Note, we allow for quantitative (0,1,2,3,…) or binary (0/1) data input. But please note, the quantitative data matrix should be based on fragment count of paired-insertion count. If you wonder why, please refer to our PIC_snATAC package and manuscript. Clustering and annotation can be conducted with Seurat, ArchR, snapATAC, or other pipelines.

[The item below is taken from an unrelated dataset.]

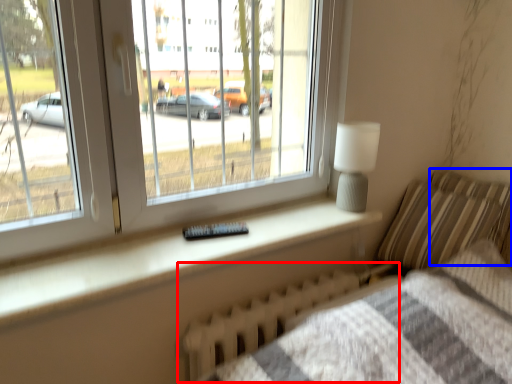
Question: Among these objects, which one is nearest to the camera, radiator (highlighted by a red box) or pillow (highlighted by a blue box)?

Choices:
 (A) radiator
 (B) pillow

Answer: (A)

Cell-specific capturing rate estimation

As described in the manuscript, in the snATAC-seq data, each cell may have largely variant capturing rate (sequencing depth), and here, we will compute the caputuring rate in each cell while separating the effect of cell type-specific open probability

ctypes <- unique(cell_types)
r_by_ct_out <- get_r_by_ct_mat_pq(
  cell_type_set = ctypes,
  r_by_c = ref_mat,
  cell_type_labels = cell_types,
  n_features_per_cell = dim(ref_mat)[1]
)

The object r_by_ct_out is a list with two elements,

  • p_by_t Peak by cell type matrix, each element represents the open probability of the peak in the corresponding cell type
  • q_vec A vector of cell-specific capturing rate

The second element will be the input for DAR analysis

DAR test

We need to include formula for the Likelihood Ratio Test (LRT). Assume in the metadata, we have two columns, cell_type and batch, then the formula for full model and null model can be specified as the below example:

p_vals <- pacs_test_sparse(
  covariate_meta.data = meta.data,
  formula_full = ~ factor(cell_type) + factor(batch),
  formula_null = ~ factor(batch),
  pic_matrix = data_mat,
  cap_rates = r_by_ct_out$q_vec
)

Note, there are some additional optional parameters we can set for the function:

  • n_peaks_per_round The number of peaks to be tested in each round. Can be left unspecified, where PACS can detect the number automatically so that it does not break R. For large dataset, we can set this value to be smaller.
  • T_proportion_cutoff Defualt = 0.2, or 20%. The minimum proportion of high density counts (Z>=2) so that we consider the cumulative models. If there is not enough high density counts, we will implement the binary model which will be faster to compute.

Reference

If you used PACS in your analysis, please cite our manuscript:

Miao, Z., Wang, J., Park, K., Kuang, D., & Kim, J. (2023). Model-based compound hypothesis testing for snATAC-seq data with PACS. bioRxiv, 2023-07.